Relatórios de inteligência divulgados pelo O Globo destacam a instalação de rádios clandestinas nas imediações da Penitenciária Central do Estado, na capital mato-grossense, como um dos exemplos do avanço de facções criminosas que dificultam fiscalizações e operações contra serviços ilegais de telecomunicações em vários estados do país. Os documentos apontam que esse cenário atinge também apurações sobre condições precárias de trabalho, que deixaram de ser realizadas em locais dominados pelo crime organizado.
Em Cuiabá, os informes descrevem a existência de duas emissoras que funcionavam perto da Penitenciária Central do Estado. O material registra que integrantes de uma facção utilizavam a estrutura para manter contato com presos, familiares e pessoas de fora do sistema prisional. A interrupção das transmissões só ocorreu após ordem judicial e com apoio de equipes policiais, apesar de ameaças feitas contra o grupo responsável pela fiscalização.

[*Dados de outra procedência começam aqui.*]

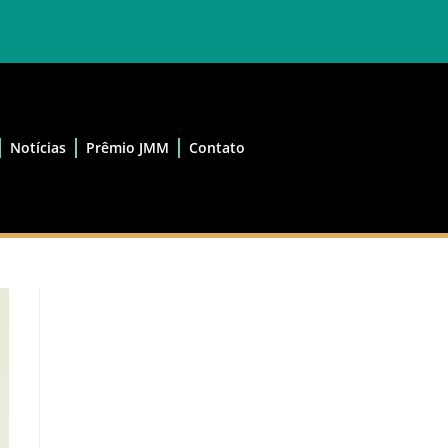
Notícias
Prêmio JMM
Contato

A Secretaria de Segurança Pública de Mato Grosso informou, em resposta aos relatórios, que não existe bairro na capital onde o acesso de viaturas esteja impedido para o policiamento diário, rondas e demais ações de segurança.

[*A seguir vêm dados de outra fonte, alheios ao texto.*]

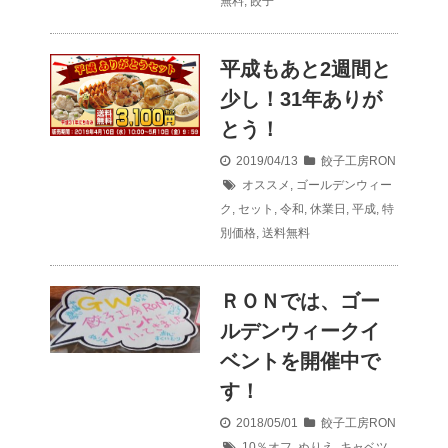
無料
,
餃子
平成もあと2週間と
少し！31年ありが
とう！
2019/04/13
餃子工房RON
オススメ
,
ゴールデンウィー
ク
,
セット
,
令和
,
休業日
,
平成
,
特
別価格
,
送料無料
ＲＯＮでは、ゴー
ルデンウィークイ
ベントを開催中で
す！
2018/05/01
餃子工房RON
10％オフ
,
ぬりえ
,
キャベツ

Os mesmos documentos de inteligência abordam ainda a expansão do crime organizado em estados como Pernambuco e São Paulo, além de Mato Grosso. Segundo os registros, investigações sobre jornadas e ambientes de trabalho em situação precária foram interrompidas, assim como operações voltadas a bloquear serviços irregulares de telefonia e internet que causam prejuízos a concessionárias.
Outro caso relatado ocorreu há seis meses no Rio de Janeiro, quando uma equipe da Anatel foi chamada para apurar uma transmissão clandestina que interferia na comunicação de pousos e decolagens no Aeroporto do Galeão. A operação acabou suspensa por motivo de segurança, porque os técnicos não conseguiram chegar aos equipamentos instalados em área controlada pelo Comando Vermelho. Dias depois, uma nova equipe utilizou drone para localizar uma antena suspeita, sem conseguir confirmar a origem do sinal. A concessionária RIOGaleão informou que mantém cooperação constante com autoridades e órgãos responsáveis por investigações ligadas à segurança aeroviária.
Depois da megaoperação realizada no Rio, que conteve a recuperação de popularidade do presidente Luiz Inácio Lula da Silva medida por pesquisas, o Executivo encaminhou ao Congresso o projeto conhecido como Antifacção. A proposta passou por várias versões e gerou embates entre o Planalto e a oposição na disputa pelo protagonismo na tramitação do texto, que pode ser votado na Câmara dos Deputados nesta semana.
De acordo com os documentos de inteligência, o Comando Vermelho atua em 70 dos 92 municípios fluminenses e mantém presença em 20 estados brasileiros. O grupo disputa as principais rotas do tráfico de drogas com o Primeiro Comando da Capital, também abrangido pelo projeto Antifacção, e diversificou as fontes de renda com atividades como o garimpo ilegal.
Diante da capilaridade dessas organizações e do controle exercido em determinados territórios, servidores e trabalhadores responsáveis por serviços públicos no Rio têm recorrido à Superintendência da Polícia Federal em busca de apoio. Os relatórios produzidos pela PF mapeiam áreas de risco, avaliam o grau de perigo em cada tipo de atendimento básico à população e trazem orientações para que auditores fiscais evitem determinadas regiões, além de alertas sobre a possibilidade de ataques armados durante deslocamentos e inspeções.